Segment Open

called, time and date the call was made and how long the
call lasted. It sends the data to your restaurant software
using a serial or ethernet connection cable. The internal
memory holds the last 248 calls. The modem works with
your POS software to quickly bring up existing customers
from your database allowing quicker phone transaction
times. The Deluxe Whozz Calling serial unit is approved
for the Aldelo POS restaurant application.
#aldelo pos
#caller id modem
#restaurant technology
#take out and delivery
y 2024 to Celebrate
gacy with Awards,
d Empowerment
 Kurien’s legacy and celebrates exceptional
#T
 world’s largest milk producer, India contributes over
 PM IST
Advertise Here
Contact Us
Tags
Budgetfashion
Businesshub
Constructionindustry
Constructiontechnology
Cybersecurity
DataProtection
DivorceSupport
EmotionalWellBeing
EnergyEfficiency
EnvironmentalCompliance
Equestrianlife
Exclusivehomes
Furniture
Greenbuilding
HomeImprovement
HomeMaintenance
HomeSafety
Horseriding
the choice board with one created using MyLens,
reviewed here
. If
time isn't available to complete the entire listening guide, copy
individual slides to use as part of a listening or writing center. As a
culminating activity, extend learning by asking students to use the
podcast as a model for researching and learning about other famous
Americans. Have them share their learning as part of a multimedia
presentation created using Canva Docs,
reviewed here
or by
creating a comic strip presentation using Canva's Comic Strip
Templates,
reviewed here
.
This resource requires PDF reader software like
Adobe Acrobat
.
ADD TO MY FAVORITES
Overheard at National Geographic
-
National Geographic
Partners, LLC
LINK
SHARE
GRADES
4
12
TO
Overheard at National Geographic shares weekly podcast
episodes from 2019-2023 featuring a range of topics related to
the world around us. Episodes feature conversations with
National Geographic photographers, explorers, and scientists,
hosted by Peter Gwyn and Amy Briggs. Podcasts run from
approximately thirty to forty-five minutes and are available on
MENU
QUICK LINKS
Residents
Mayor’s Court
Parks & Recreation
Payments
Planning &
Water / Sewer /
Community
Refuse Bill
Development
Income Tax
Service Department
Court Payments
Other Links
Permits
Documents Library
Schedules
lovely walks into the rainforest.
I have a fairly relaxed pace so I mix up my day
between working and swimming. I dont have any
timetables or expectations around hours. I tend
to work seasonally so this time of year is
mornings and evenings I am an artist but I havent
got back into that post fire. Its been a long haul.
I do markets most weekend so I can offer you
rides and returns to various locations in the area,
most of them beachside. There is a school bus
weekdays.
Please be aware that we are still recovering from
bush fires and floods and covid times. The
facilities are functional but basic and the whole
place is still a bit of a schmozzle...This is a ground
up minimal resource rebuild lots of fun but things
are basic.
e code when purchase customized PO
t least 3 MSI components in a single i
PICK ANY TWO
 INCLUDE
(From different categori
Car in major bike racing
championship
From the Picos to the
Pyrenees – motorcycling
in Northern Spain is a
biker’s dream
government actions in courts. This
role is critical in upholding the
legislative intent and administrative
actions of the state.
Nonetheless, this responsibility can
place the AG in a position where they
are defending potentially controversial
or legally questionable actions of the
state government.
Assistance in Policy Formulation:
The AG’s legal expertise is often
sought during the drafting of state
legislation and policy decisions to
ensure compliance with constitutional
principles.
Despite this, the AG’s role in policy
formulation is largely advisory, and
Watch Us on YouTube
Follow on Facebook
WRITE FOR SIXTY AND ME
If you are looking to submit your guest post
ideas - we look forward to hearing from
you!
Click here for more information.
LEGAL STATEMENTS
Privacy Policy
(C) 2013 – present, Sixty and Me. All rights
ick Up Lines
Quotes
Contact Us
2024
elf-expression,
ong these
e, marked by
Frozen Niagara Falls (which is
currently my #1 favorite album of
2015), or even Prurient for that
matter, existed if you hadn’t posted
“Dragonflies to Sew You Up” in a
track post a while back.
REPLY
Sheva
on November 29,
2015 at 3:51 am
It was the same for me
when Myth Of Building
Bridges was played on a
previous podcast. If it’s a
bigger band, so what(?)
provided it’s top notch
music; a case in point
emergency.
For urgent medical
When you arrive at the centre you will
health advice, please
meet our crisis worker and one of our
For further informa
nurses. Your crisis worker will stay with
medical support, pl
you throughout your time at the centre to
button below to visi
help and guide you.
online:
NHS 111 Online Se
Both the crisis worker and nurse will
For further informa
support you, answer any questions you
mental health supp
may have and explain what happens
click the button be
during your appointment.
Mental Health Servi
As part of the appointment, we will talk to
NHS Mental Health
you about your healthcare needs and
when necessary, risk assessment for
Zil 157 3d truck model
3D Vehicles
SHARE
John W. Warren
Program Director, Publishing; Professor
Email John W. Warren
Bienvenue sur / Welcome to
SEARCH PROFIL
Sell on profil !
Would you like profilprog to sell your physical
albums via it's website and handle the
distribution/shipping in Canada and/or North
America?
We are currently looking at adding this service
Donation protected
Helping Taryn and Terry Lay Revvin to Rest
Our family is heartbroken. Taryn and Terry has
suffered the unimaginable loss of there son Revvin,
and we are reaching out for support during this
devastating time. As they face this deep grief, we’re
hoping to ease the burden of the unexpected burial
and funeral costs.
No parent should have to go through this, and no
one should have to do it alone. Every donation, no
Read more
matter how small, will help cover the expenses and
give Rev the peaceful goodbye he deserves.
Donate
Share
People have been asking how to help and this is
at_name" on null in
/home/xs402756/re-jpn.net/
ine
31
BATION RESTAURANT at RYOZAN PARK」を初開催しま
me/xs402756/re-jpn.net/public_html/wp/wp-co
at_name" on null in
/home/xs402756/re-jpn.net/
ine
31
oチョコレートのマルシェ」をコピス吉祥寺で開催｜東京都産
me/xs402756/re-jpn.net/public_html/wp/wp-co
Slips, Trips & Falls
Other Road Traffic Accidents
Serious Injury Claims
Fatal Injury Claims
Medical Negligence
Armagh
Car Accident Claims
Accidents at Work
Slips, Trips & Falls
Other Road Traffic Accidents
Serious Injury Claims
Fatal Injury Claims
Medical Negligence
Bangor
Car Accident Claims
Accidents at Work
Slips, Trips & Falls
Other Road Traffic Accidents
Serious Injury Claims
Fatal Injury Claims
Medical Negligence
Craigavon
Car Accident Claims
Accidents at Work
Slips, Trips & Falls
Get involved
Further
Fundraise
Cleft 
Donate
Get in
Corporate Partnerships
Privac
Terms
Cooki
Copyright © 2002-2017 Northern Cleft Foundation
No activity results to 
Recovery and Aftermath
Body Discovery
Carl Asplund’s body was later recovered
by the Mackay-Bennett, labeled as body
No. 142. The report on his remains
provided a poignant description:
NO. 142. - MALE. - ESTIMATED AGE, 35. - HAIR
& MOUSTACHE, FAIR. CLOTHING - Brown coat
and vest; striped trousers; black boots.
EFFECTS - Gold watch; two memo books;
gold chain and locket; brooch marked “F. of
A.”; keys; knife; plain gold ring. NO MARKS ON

Segment Closed

-- PROBLEM DETAILS --
Extract every line from the entries above that contains the word "model".

-- WRITTEN SOLUTION --
podcast as a model for researching and learning about other famous
Zil 157 3d truck model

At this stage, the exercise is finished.